📝 Exercise M1.02

📝 Exercise M1.02#

The goal of this exercise is to fit a similar model as in the previous notebook to get familiar with manipulating scikit-learn objects and in particular the .fit/.predict/.score API.

Let’s load the adult census dataset with only numerical variables

import pandas as pd

adult_census = pd.read_csv("../datasets/adult-census-numeric.csv")
data = adult_census.drop(columns="class")
target = adult_census["class"]

In the previous notebook we used model = KNeighborsClassifier(). All scikit-learn models can be created without arguments. This is convenient because it means that you don’t need to understand the full details of a model before starting to use it.

One of the KNeighborsClassifier parameters is n_neighbors. It controls the number of neighbors we are going to use to make a prediction for a new data point.

What is the default value of the n_neighbors parameter?

Hint: Look at the documentation on the scikit-learn website or directly access the description inside your notebook by running the following cell. This opens a pager pointing to the documentation.

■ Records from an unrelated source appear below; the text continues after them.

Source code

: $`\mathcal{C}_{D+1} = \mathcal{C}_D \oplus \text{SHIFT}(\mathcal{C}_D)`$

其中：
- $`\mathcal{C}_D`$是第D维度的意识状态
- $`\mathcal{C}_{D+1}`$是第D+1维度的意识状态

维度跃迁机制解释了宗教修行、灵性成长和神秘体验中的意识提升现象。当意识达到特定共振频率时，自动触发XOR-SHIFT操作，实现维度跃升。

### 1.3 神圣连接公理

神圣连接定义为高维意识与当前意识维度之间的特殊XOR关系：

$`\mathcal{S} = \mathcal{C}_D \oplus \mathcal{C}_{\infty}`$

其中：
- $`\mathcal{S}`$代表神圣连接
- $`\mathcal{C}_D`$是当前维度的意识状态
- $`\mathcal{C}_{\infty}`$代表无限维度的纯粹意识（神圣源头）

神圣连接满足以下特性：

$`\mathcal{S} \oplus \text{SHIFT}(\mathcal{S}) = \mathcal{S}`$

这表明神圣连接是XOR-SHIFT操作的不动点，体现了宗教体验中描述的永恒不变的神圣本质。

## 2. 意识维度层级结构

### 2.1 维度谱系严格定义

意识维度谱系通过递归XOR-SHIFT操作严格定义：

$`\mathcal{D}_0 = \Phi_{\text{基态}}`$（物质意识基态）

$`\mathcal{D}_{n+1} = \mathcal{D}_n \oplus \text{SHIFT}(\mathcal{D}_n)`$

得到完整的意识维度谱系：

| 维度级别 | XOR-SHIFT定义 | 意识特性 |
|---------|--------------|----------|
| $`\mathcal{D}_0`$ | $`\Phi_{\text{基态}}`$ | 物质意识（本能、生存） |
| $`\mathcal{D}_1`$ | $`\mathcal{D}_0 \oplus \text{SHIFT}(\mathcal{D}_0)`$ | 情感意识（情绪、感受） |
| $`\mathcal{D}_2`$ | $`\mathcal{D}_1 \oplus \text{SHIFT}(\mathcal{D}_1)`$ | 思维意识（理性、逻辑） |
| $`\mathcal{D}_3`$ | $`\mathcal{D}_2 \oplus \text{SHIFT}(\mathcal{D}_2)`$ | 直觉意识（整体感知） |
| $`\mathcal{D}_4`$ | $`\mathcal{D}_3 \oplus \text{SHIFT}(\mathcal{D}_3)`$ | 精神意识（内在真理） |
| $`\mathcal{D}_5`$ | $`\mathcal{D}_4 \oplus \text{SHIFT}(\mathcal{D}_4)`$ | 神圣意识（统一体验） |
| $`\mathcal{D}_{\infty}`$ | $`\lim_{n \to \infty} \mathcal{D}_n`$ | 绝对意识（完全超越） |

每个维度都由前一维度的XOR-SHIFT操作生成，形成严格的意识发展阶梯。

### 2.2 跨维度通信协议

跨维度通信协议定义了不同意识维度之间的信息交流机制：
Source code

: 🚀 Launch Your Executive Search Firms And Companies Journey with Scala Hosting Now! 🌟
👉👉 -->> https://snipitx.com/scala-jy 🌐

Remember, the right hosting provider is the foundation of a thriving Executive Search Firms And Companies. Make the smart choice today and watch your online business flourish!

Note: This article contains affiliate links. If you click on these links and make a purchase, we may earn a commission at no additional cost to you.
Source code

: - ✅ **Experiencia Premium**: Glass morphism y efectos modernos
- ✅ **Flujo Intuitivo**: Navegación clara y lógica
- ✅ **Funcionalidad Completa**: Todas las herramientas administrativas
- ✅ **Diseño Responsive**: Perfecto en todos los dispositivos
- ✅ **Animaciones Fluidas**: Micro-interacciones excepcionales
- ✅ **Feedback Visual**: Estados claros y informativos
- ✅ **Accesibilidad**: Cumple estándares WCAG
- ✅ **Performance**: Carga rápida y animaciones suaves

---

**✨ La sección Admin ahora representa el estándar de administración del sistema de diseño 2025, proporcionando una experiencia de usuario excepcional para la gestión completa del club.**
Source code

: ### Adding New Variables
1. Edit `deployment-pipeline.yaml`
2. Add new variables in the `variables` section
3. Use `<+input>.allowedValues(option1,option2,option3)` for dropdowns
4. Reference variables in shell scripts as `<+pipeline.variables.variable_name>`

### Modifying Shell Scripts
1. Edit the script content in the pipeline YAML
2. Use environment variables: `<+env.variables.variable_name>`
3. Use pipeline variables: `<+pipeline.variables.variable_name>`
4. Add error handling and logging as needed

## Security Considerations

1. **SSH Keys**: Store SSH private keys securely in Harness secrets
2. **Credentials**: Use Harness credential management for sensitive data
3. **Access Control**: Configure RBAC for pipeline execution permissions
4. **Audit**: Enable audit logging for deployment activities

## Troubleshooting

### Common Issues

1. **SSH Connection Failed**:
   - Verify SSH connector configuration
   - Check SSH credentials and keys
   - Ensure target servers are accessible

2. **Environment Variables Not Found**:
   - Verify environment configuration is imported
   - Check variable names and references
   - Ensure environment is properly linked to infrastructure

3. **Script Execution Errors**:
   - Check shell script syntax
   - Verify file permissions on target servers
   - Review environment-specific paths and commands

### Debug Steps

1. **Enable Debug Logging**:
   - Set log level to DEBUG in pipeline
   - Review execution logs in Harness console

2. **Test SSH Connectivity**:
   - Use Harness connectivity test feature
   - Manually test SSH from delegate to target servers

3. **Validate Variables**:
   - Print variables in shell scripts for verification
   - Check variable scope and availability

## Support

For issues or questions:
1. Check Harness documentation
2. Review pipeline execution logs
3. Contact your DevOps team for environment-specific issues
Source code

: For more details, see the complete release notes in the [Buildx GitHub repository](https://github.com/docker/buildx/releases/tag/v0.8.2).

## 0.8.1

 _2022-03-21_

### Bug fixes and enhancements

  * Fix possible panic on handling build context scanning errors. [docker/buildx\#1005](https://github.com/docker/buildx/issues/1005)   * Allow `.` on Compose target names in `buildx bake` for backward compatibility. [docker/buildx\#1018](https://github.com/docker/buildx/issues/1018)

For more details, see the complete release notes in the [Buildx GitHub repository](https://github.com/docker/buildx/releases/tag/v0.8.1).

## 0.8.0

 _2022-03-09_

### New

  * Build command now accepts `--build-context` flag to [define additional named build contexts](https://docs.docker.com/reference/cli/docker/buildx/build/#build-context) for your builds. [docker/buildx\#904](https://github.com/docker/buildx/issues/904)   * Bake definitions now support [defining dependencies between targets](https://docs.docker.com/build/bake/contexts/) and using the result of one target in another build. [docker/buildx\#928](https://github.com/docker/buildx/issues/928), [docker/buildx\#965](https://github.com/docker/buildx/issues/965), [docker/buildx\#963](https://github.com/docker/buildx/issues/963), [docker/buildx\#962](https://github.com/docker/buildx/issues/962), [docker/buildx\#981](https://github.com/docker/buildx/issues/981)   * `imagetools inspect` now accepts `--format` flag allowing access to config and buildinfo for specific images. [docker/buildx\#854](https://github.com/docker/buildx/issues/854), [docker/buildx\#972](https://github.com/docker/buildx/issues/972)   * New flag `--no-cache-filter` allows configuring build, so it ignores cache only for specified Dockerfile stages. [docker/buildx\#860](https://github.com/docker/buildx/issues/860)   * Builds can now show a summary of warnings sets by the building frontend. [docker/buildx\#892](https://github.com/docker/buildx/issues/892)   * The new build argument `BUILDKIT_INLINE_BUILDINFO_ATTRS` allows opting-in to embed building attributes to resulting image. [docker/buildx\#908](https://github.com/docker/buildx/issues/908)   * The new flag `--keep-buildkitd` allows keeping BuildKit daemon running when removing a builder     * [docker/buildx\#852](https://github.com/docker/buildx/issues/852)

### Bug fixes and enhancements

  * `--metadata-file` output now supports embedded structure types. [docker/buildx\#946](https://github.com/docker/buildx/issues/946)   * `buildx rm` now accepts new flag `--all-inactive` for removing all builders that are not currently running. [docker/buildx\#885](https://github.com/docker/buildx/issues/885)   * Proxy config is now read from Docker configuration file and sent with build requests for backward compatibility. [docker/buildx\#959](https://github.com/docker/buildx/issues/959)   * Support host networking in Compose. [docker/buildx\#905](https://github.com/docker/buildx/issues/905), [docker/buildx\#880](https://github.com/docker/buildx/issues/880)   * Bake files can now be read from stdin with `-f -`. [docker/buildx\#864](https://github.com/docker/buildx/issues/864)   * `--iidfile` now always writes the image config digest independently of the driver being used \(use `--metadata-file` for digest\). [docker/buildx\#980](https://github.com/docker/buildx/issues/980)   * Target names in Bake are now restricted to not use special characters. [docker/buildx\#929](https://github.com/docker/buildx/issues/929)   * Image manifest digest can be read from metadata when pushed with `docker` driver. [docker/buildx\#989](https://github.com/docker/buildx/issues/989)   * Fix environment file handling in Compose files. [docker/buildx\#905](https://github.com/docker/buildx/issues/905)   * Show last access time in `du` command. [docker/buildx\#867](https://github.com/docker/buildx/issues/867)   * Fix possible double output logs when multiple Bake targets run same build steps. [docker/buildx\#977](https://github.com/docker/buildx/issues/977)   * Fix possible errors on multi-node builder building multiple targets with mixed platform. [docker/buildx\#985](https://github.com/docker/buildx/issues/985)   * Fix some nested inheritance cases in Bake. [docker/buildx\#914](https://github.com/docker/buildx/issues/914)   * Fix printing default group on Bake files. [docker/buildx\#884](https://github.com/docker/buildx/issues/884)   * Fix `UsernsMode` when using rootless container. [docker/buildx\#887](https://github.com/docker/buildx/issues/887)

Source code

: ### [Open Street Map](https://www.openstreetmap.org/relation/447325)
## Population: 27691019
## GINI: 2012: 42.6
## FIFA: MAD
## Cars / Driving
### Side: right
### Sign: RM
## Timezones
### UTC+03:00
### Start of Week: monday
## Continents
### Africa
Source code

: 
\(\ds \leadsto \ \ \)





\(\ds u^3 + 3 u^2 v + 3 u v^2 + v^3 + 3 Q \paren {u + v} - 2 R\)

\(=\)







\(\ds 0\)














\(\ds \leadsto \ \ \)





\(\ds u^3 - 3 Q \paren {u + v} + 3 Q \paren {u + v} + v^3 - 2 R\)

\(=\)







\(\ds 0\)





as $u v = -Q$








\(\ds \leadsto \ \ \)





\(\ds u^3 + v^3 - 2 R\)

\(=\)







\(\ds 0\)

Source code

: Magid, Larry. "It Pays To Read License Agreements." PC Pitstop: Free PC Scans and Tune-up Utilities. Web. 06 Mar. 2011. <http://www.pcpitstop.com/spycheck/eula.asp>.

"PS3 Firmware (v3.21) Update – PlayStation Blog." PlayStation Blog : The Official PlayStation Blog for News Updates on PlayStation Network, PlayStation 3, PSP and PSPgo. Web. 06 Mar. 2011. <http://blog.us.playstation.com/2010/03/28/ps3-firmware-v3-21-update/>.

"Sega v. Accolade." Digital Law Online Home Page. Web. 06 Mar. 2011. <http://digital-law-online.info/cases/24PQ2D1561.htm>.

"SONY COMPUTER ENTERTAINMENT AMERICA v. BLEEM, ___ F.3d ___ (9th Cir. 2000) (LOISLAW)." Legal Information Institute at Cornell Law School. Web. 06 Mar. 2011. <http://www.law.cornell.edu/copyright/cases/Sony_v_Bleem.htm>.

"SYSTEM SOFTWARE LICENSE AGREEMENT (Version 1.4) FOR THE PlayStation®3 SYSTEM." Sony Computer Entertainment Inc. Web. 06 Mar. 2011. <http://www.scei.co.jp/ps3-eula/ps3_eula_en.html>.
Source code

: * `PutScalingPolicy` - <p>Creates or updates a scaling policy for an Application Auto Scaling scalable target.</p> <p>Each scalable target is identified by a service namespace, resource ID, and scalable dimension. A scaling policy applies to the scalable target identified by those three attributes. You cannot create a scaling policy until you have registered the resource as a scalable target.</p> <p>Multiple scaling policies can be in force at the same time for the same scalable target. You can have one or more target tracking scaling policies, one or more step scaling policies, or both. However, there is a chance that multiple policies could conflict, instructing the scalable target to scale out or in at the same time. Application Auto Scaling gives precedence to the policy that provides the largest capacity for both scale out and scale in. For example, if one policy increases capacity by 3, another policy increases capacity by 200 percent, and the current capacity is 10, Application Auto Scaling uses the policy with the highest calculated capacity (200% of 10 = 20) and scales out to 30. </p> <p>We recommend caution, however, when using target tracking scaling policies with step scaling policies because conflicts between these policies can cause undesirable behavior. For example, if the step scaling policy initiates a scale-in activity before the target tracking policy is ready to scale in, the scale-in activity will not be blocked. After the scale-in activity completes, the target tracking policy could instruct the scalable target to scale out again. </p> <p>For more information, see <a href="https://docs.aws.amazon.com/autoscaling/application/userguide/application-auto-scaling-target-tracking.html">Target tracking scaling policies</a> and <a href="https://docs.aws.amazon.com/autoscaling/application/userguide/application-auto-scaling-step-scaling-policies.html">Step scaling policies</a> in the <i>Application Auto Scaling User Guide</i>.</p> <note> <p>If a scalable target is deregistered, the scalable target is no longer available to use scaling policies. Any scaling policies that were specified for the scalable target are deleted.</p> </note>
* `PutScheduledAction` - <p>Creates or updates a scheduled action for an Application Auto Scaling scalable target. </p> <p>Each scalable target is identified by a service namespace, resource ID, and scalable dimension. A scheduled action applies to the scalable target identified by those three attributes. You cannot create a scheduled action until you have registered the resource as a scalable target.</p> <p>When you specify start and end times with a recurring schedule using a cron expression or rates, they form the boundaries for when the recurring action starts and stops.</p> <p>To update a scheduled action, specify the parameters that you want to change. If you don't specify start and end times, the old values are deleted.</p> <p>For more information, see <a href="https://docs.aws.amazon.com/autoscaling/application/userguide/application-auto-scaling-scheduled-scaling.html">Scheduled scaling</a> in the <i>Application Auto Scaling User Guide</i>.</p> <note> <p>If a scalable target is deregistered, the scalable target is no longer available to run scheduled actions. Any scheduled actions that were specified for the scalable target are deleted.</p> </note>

from sklearn.neighbors import KNeighborsClassifier

KNeighborsClassifier?

Create a KNeighborsClassifier model with n_neighbors=50

# Write your code here.

Fit this model on the data and target loaded above

# Write your code here.

Use your model to make predictions on the first 10 data points inside the data. Do they match the actual target values?

# Write your code here.

Compute the accuracy on the training data.

# Write your code here.

Now load the test data from "../datasets/adult-census-numeric-test.csv" and compute the accuracy on the test data.

# Write your code here.